Peter Dutton put it very well a couple of weeks ago, when he said “central to Australia’s social cohesion is a social contract”. That is, social cohesion in Australia is based on a demand for compliance.
Indigenous peoples have never been part of our social cohesion; they have been deliberately excluded, and remain so after the majority of Australians last year rejected recognition of the historical reality that Australia is founded on invasion and dispossession. It is only within recent years that the most overt forms of exclusion of LGBTQIA+ Australians has ceased; trans people still remain targets of vilification. Muslim communities remain excluded, treated as a threatening Other, demonised by politicians and the media even as they’re handed money for integration programs and festivals and courted by political parties.
With two of our biggest media companies, News Corp and Seven, basing their business models on encouraging division, grievance and victimhood among white Australians, cohesion in Australia is a game only the powerful — powerful white people — are allowed to play.
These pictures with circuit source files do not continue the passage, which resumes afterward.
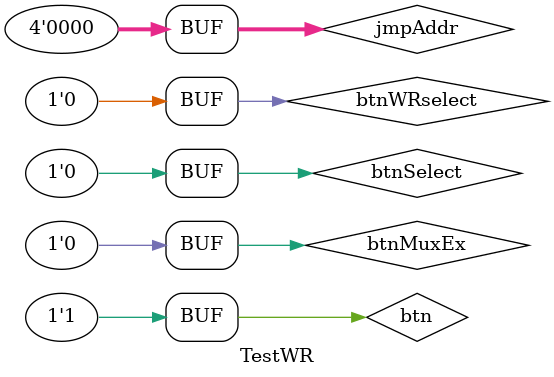
<source format=v>
`timescale 1ns / 1ps


module TestWR;

	// Inputs
	reg btn;
	reg btnSelect;
	reg btnWRselect;
	reg btnMuxEx;
	reg [3:0] jmpAddr;

	// Outputs
	wire zeroAlu;
	wire [31:0] outMuxWb;

	// Instantiate the Unit Under Test (UUT)
	pipeline uut (
		.btn(btn), 
		.btnSelect(btnSelect), 
		.btnWRselect(btnWRselect), 
		.btnMuxEx(btnMuxEx), 
		.jmpAddr(jmpAddr), 
		.zeroAlu(zeroAlu), 
		.outMuxWb(outMuxWb)
	);

	initial begin
		// Initialize Inputs
		btn = 0;
		btnSelect = 0;
		btnWRselect = 0;
		btnMuxEx = 0;
		jmpAddr = 0;

		// Wait 100 ns for global reset to finish
		#100;
      
		btnWRselect = 1;

		#100;
		
		btnWRselect = 0;
		#100;
		btn = 1;
		#100;
		// Add stimulus here

	end
      
endmodule


</source>
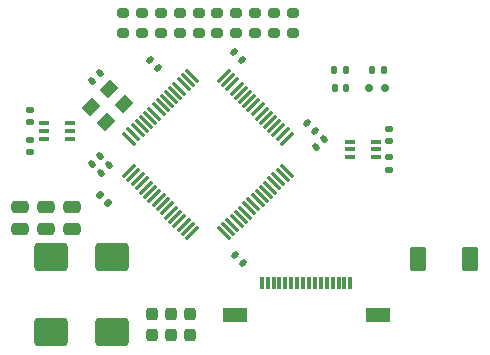
<source format=gbr>
%TF.GenerationSoftware,KiCad,Pcbnew,7.0.5*%
%TF.CreationDate,2023-06-28T21:22:15+09:00*%
%TF.ProjectId,robotrace_v2_main,726f626f-7472-4616-9365-5f76325f6d61,rev?*%
%TF.SameCoordinates,Original*%
%TF.FileFunction,Paste,Bot*%
%TF.FilePolarity,Positive*%
%FSLAX46Y46*%
G04 Gerber Fmt 4.6, Leading zero omitted, Abs format (unit mm)*
G04 Created by KiCad (PCBNEW 7.0.5) date 2023-06-28 21:22:15*
%MOMM*%
%LPD*%
G01*
G04 APERTURE LIST*
G04 Aperture macros list*
%AMRoundRect*
0 Rectangle with rounded corners*
0 $1 Rounding radius*
0 $2 $3 $4 $5 $6 $7 $8 $9 X,Y pos of 4 corners*
0 Add a 4 corners polygon primitive as box body*
4,1,4,$2,$3,$4,$5,$6,$7,$8,$9,$2,$3,0*
0 Add four circle primitives for the rounded corners*
1,1,$1+$1,$2,$3*
1,1,$1+$1,$4,$5*
1,1,$1+$1,$6,$7*
1,1,$1+$1,$8,$9*
0 Add four rect primitives between the rounded corners*
20,1,$1+$1,$2,$3,$4,$5,0*
20,1,$1+$1,$4,$5,$6,$7,0*
20,1,$1+$1,$6,$7,$8,$9,0*
20,1,$1+$1,$8,$9,$2,$3,0*%
%AMRotRect*
0 Rectangle, with rotation*
0 The origin of the aperture is its center*
0 $1 length*
0 $2 width*
0 $3 Rotation angle, in degrees counterclockwise*
0 Add horizontal line*
21,1,$1,$2,0,0,$3*%
G04 Aperture macros list end*
%ADD10RoundRect,0.135000X-0.135000X-0.185000X0.135000X-0.185000X0.135000X0.185000X-0.135000X0.185000X0*%
%ADD11R,0.900000X0.400000*%
%ADD12RoundRect,0.200000X0.275000X-0.200000X0.275000X0.200000X-0.275000X0.200000X-0.275000X-0.200000X0*%
%ADD13RoundRect,0.140000X0.021213X-0.219203X0.219203X-0.021213X-0.021213X0.219203X-0.219203X0.021213X0*%
%ADD14RoundRect,0.237500X0.237500X-0.300000X0.237500X0.300000X-0.237500X0.300000X-0.237500X-0.300000X0*%
%ADD15RoundRect,0.135000X-0.226274X-0.035355X-0.035355X-0.226274X0.226274X0.035355X0.035355X0.226274X0*%
%ADD16RoundRect,0.140000X-0.021213X0.219203X-0.219203X0.021213X0.021213X-0.219203X0.219203X-0.021213X0*%
%ADD17RotRect,1.300000X1.000000X45.000000*%
%ADD18RoundRect,0.140000X0.219203X0.021213X0.021213X0.219203X-0.219203X-0.021213X-0.021213X-0.219203X0*%
%ADD19RoundRect,0.135000X0.185000X-0.135000X0.185000X0.135000X-0.185000X0.135000X-0.185000X-0.135000X0*%
%ADD20RoundRect,0.150000X-0.150000X-0.200000X0.150000X-0.200000X0.150000X0.200000X-0.150000X0.200000X0*%
%ADD21RoundRect,0.250000X0.475000X-0.250000X0.475000X0.250000X-0.475000X0.250000X-0.475000X-0.250000X0*%
%ADD22RoundRect,0.289157X1.110843X-0.910843X1.110843X0.910843X-1.110843X0.910843X-1.110843X-0.910843X0*%
%ADD23RoundRect,0.140000X-0.219203X-0.021213X-0.021213X-0.219203X0.219203X0.021213X0.021213X0.219203X0*%
%ADD24R,0.300000X1.000000*%
%ADD25R,2.000000X1.300000*%
%ADD26RoundRect,0.140000X-0.140000X-0.170000X0.140000X-0.170000X0.140000X0.170000X-0.140000X0.170000X0*%
%ADD27RoundRect,0.135000X-0.185000X0.135000X-0.185000X-0.135000X0.185000X-0.135000X0.185000X0.135000X0*%
%ADD28RoundRect,0.075000X-0.548008X0.441942X0.441942X-0.548008X0.548008X-0.441942X-0.441942X0.548008X0*%
%ADD29RoundRect,0.075000X-0.548008X-0.441942X-0.441942X-0.548008X0.548008X0.441942X0.441942X0.548008X0*%
%ADD30RoundRect,0.250000X-0.450000X-0.800000X0.450000X-0.800000X0.450000X0.800000X-0.450000X0.800000X0*%
G04 APERTURE END LIST*
D10*
%TO.C,R36*%
X177990000Y-77400000D03*
X179010000Y-77400000D03*
%TD*%
D11*
%TO.C,U9*%
X176100000Y-84750000D03*
X176100000Y-84100000D03*
X176100000Y-83450000D03*
X178300000Y-83450000D03*
X178300000Y-84100000D03*
X178300000Y-84750000D03*
%TD*%
D12*
%TO.C,R28*%
X171300000Y-74250000D03*
X171300000Y-72600000D03*
%TD*%
D13*
%TO.C,C3*%
X173260589Y-83939411D03*
X173939411Y-83260589D03*
%TD*%
D14*
%TO.C,C9*%
X162600000Y-99800000D03*
X162600000Y-98075000D03*
%TD*%
D15*
%TO.C,R1*%
X154939376Y-87939376D03*
X155660624Y-88660624D03*
%TD*%
D16*
%TO.C,C1*%
X154939411Y-84660589D03*
X154260589Y-85339411D03*
%TD*%
D17*
%TO.C,Y1*%
X154185786Y-80541421D03*
X155741421Y-78985786D03*
X157014214Y-80258579D03*
X155458579Y-81814214D03*
%TD*%
D18*
%TO.C,C6*%
X159839411Y-77189411D03*
X159160589Y-76510589D03*
%TD*%
D12*
%TO.C,R26*%
X168100000Y-74250000D03*
X168100000Y-72600000D03*
%TD*%
D16*
%TO.C,C5*%
X155739411Y-85460589D03*
X155060589Y-86139411D03*
%TD*%
D12*
%TO.C,R20*%
X158500000Y-74250000D03*
X158500000Y-72600000D03*
%TD*%
D10*
%TO.C,R35*%
X174790000Y-77400000D03*
X175810000Y-77400000D03*
%TD*%
D12*
%TO.C,R19*%
X156900000Y-74250000D03*
X156900000Y-72600000D03*
%TD*%
%TO.C,R27*%
X169700000Y-74250000D03*
X169700000Y-72600000D03*
%TD*%
D19*
%TO.C,R13*%
X149000000Y-81800000D03*
X149000000Y-80780000D03*
%TD*%
D20*
%TO.C,D5*%
X179100000Y-78900000D03*
X177700000Y-78900000D03*
%TD*%
D14*
%TO.C,C11*%
X159390000Y-99800000D03*
X159390000Y-98075000D03*
%TD*%
D12*
%TO.C,R22*%
X161700000Y-74250000D03*
X161700000Y-72600000D03*
%TD*%
D21*
%TO.C,C15*%
X150400000Y-90850000D03*
X150400000Y-88950000D03*
%TD*%
D16*
%TO.C,C8*%
X154939411Y-77660589D03*
X154260589Y-78339411D03*
%TD*%
D22*
%TO.C,C25*%
X156000000Y-99600000D03*
X156000000Y-93200000D03*
%TD*%
D21*
%TO.C,C14*%
X152600000Y-90850000D03*
X152600000Y-88950000D03*
%TD*%
D14*
%TO.C,C10*%
X161000000Y-99800000D03*
X161000000Y-98075000D03*
%TD*%
D18*
%TO.C,C7*%
X173139411Y-82539411D03*
X172460589Y-81860589D03*
%TD*%
D12*
%TO.C,R25*%
X166500000Y-74250000D03*
X166500000Y-72600000D03*
%TD*%
D18*
%TO.C,C2*%
X166939411Y-76539411D03*
X166260589Y-75860589D03*
%TD*%
D21*
%TO.C,C16*%
X148200000Y-90850000D03*
X148200000Y-88950000D03*
%TD*%
D23*
%TO.C,C4*%
X166360589Y-93060589D03*
X167039411Y-93739411D03*
%TD*%
D22*
%TO.C,C26*%
X150800000Y-99600000D03*
X150800000Y-93200000D03*
%TD*%
D11*
%TO.C,U10*%
X152400000Y-81900000D03*
X152400000Y-82550000D03*
X152400000Y-83200000D03*
X150200000Y-83200000D03*
X150200000Y-82550000D03*
X150200000Y-81900000D03*
%TD*%
D12*
%TO.C,R23*%
X163300000Y-74250000D03*
X163300000Y-72600000D03*
%TD*%
D24*
%TO.C,J12*%
X176150000Y-95400000D03*
X175650000Y-95400000D03*
X175150000Y-95400000D03*
X174650000Y-95400000D03*
X174150000Y-95400000D03*
X173650000Y-95400000D03*
X173150000Y-95400000D03*
X172650000Y-95400000D03*
X172150000Y-95400000D03*
X171650000Y-95400000D03*
X171150000Y-95400000D03*
X170650000Y-95400000D03*
X170150000Y-95400000D03*
X169650000Y-95400000D03*
X169150000Y-95400000D03*
X168650000Y-95400000D03*
D25*
X178450000Y-98100000D03*
X166350000Y-98100000D03*
%TD*%
D26*
%TO.C,C31*%
X174820000Y-78900000D03*
X175780000Y-78900000D03*
%TD*%
D27*
%TO.C,R5*%
X179400000Y-82390000D03*
X179400000Y-83410000D03*
%TD*%
D12*
%TO.C,R24*%
X164900000Y-74250000D03*
X164900000Y-72600000D03*
%TD*%
%TO.C,R21*%
X160100000Y-74250000D03*
X160100000Y-72600000D03*
%TD*%
D19*
%TO.C,R16*%
X149000000Y-84310000D03*
X149000000Y-83290000D03*
%TD*%
D28*
%TO.C,U1*%
X157434686Y-83200000D03*
X157788239Y-82846447D03*
X158141792Y-82492894D03*
X158495346Y-82139340D03*
X158848899Y-81785787D03*
X159202453Y-81432233D03*
X159556006Y-81078680D03*
X159909559Y-80725127D03*
X160263113Y-80371573D03*
X160616666Y-80018020D03*
X160970219Y-79664467D03*
X161323773Y-79310913D03*
X161677326Y-78957360D03*
X162030880Y-78603806D03*
X162384433Y-78250253D03*
X162737986Y-77896700D03*
D29*
X165460348Y-77896700D03*
X165813901Y-78250253D03*
X166167454Y-78603806D03*
X166521008Y-78957360D03*
X166874561Y-79310913D03*
X167228115Y-79664467D03*
X167581668Y-80018020D03*
X167935221Y-80371573D03*
X168288775Y-80725127D03*
X168642328Y-81078680D03*
X168995881Y-81432233D03*
X169349435Y-81785787D03*
X169702988Y-82139340D03*
X170056542Y-82492894D03*
X170410095Y-82846447D03*
X170763648Y-83200000D03*
D28*
X170763648Y-85922362D03*
X170410095Y-86275915D03*
X170056542Y-86629468D03*
X169702988Y-86983022D03*
X169349435Y-87336575D03*
X168995881Y-87690129D03*
X168642328Y-88043682D03*
X168288775Y-88397235D03*
X167935221Y-88750789D03*
X167581668Y-89104342D03*
X167228115Y-89457895D03*
X166874561Y-89811449D03*
X166521008Y-90165002D03*
X166167454Y-90518556D03*
X165813901Y-90872109D03*
X165460348Y-91225662D03*
D29*
X162737986Y-91225662D03*
X162384433Y-90872109D03*
X162030880Y-90518556D03*
X161677326Y-90165002D03*
X161323773Y-89811449D03*
X160970219Y-89457895D03*
X160616666Y-89104342D03*
X160263113Y-88750789D03*
X159909559Y-88397235D03*
X159556006Y-88043682D03*
X159202453Y-87690129D03*
X158848899Y-87336575D03*
X158495346Y-86983022D03*
X158141792Y-86629468D03*
X157788239Y-86275915D03*
X157434686Y-85922362D03*
%TD*%
D30*
%TO.C,D2*%
X181900000Y-93400000D03*
X186300000Y-93400000D03*
%TD*%
D27*
%TO.C,R6*%
X179400000Y-84790000D03*
X179400000Y-85810000D03*
%TD*%
M02*

</source>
The Hamas-Israel conflict has exposed just how exclusionary our idea of “social cohesion” is. Only pro-Palestine protesters have been targeted by politicians, law enforcement and the media, smeared and threatened with dramatic escalations in police powers. Only pro-Palestine activists who pushed back against attempts to destroy their careers have been singled out for “doxxing” and threatened with new laws.
“Political leaders are reluctant to say it in public,” one senior press gallery journalist sniffed recently, “but many feel that the protesters for Palestine are more aggressive and troubling than those in favour of Israel.”
“Troubling”. “Aggressive”. That’s people objecting to mass slaughter of tens of thousands of civilians, the murder of aid workers and the complicity of Western governments. They’re excluded from “social cohesion” for failing to accept the demands of a white government and media elite.
All the festivals and workshops and transformative peacebuilding processes in the world can’t paper over that social cohesion is a demand for silence and complicity.